Russian military forces occupied Mariupol in Spring 2022 after a brutal siege that obliterated much of the city and killed thousands of civilians.

City officials fled into exile and were replaced by a Russian puppet government.

The Kremlin has since sought to portray the reconstruction of the historic city as one of the triumphs of its invasion of Ukraine, with Russian President Vladimir Putin making a visit in February, where he inspected a new apartment complex.

It has become an important base for the Russian military as they defend territory they've seized in south Ukraine from a Ukrainian counteroffensive.

Ukraine has a network of resistance fighters operating in territory occupied by Russia, many of whom are ordinary civilians.

In Mariupol, according to reports, civilians have adopted the " Ї " as a symbol of resistance, scrawling the letter around the city in defiance of the Russian occupiers (the letter is not found in the Russian alphabet.)

The city's resistance movement has claimed credit for other attacks, claiming to have set fire to a building housing Russian military personnel last October, Ukrainian media reported. 
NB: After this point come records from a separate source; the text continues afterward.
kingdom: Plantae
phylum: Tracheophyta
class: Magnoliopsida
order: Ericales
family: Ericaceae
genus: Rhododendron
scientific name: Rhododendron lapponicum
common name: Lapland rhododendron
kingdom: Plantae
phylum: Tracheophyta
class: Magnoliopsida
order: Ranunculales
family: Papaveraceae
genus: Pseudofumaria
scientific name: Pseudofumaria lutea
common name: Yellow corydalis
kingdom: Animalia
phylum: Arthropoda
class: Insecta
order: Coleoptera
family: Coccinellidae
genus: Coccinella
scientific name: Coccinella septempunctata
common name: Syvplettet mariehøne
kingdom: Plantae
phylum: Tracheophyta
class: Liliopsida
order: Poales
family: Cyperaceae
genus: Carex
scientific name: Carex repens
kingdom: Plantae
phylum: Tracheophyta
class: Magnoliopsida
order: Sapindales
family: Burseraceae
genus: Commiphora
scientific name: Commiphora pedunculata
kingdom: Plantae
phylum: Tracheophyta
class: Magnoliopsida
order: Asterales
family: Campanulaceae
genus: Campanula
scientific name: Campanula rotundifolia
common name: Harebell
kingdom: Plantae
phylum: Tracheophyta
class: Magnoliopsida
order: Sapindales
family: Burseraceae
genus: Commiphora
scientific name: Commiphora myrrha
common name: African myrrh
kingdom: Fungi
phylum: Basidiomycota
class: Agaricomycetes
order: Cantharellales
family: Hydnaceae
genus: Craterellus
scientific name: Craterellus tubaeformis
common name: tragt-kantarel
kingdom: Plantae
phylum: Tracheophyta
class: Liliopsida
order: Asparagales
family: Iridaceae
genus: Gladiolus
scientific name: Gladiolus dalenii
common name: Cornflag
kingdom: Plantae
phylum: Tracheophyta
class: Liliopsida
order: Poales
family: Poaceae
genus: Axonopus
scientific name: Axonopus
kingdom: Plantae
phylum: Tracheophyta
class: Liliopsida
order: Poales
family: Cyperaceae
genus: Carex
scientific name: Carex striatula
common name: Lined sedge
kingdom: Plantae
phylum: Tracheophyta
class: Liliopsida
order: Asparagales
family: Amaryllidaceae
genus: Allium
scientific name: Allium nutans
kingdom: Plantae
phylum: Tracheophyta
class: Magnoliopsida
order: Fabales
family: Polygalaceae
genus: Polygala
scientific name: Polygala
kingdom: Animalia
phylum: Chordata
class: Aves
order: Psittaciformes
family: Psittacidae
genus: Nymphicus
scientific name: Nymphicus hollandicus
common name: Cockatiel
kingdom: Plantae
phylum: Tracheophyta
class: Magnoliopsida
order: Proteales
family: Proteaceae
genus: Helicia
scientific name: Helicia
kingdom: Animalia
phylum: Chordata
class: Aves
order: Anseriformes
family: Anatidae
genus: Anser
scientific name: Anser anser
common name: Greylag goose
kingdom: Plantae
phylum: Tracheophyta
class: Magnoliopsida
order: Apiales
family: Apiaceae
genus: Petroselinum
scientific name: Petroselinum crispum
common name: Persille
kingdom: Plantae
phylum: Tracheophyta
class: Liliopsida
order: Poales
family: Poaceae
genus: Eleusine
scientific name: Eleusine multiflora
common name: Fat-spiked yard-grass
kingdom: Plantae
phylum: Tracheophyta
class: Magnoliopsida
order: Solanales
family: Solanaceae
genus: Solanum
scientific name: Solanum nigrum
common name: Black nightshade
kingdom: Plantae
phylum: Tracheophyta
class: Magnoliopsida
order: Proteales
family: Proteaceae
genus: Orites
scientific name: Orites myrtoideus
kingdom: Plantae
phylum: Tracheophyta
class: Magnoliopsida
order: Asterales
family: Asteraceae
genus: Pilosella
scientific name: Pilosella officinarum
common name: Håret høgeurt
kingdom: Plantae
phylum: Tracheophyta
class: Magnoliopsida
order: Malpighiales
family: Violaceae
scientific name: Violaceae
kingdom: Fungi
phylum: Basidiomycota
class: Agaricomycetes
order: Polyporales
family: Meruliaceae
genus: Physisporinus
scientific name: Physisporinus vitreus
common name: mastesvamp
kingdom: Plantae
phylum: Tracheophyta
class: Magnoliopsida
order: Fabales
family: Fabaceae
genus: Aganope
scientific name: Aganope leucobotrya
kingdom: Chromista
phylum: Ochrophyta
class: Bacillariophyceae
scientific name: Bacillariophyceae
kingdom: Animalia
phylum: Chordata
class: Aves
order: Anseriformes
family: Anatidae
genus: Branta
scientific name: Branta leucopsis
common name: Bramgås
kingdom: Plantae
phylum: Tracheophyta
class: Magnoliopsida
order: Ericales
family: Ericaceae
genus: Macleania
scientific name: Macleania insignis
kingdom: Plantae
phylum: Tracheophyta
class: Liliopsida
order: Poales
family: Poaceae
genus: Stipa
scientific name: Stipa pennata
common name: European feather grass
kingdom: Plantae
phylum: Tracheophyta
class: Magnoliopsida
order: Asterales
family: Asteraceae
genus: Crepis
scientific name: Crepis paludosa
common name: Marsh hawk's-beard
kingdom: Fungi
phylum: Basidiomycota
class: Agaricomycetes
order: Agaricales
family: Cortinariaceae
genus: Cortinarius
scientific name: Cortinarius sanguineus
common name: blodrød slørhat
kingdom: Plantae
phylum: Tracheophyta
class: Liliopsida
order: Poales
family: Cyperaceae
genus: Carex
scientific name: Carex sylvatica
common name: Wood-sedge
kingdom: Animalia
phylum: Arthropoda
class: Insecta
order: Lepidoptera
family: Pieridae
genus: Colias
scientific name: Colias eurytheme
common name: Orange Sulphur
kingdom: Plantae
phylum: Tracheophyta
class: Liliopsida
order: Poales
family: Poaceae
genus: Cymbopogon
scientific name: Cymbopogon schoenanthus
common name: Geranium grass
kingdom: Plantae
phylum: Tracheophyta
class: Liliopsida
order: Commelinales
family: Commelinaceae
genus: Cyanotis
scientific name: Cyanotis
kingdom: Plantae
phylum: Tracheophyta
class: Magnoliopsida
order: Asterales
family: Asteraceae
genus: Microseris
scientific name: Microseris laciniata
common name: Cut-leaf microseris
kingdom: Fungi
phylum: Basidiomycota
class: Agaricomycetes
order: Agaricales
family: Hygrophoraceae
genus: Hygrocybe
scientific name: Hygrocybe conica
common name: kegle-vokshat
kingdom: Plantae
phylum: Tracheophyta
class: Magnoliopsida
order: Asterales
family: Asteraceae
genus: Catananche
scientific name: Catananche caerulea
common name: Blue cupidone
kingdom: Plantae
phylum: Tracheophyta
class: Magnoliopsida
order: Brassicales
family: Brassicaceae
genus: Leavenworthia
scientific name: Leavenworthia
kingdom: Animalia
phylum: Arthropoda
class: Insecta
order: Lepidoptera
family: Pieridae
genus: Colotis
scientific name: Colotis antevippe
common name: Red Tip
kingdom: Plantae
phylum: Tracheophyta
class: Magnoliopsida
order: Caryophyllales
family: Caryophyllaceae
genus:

According to a report by UK think tank The Royal United Services Institute, the Ukrainian resistance's main mission is to collect intelligence on the Russian military or help Ukrainian forces target Russian positions.

It notes that Ukrainian forces have engaged in sabotage missions, but that direct attacks on Russian forces such as the one reported by Andriushchenko are rare as they often require specialist training.